Problem –
Please reproduce all of the listing below exactly and drop its images.

Available data –
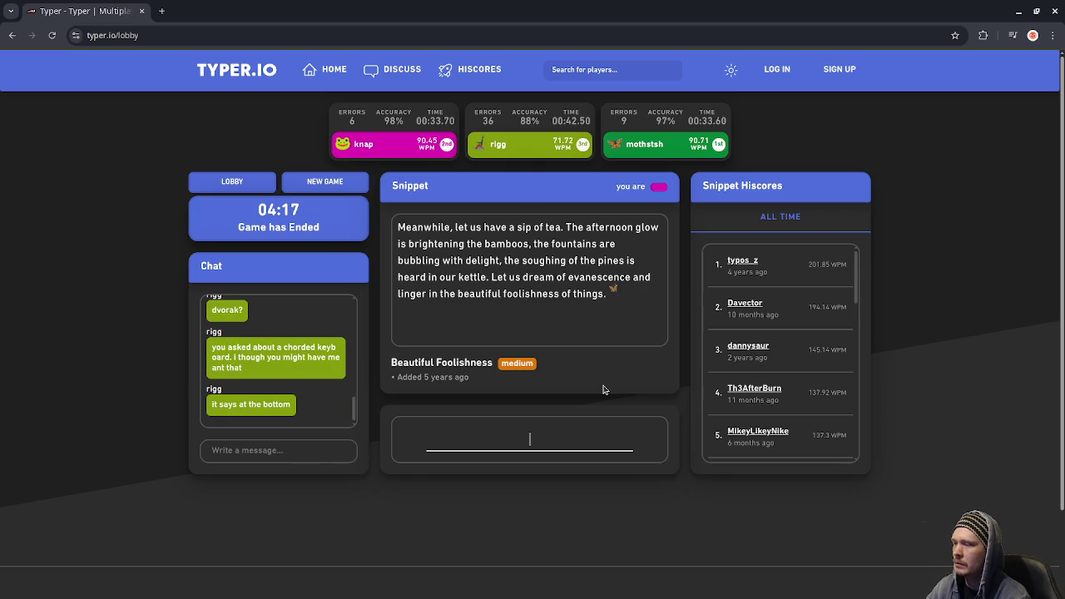
Select the title 'Beautiful Foolishness', look it up on Google, and open the book's official site
left_click_drag(390, 362, 493, 364)
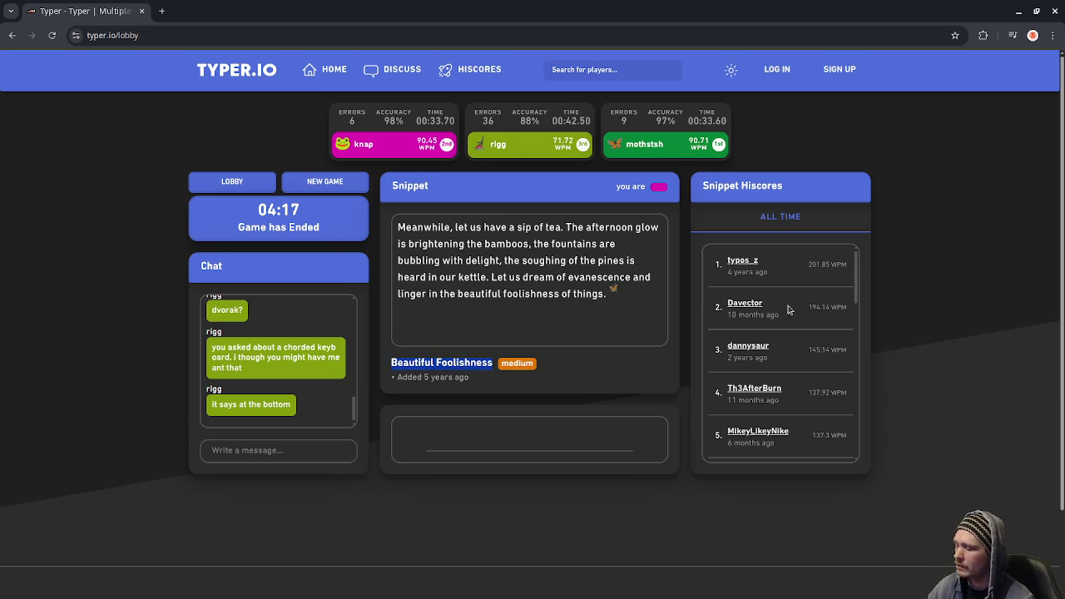
key("alt+Tab")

Answer section –
Select the title 'Beautiful Foolishness', look it up on Google, and open the book's official site
left_click_drag(390, 362, 493, 364)
key("alt+Tab")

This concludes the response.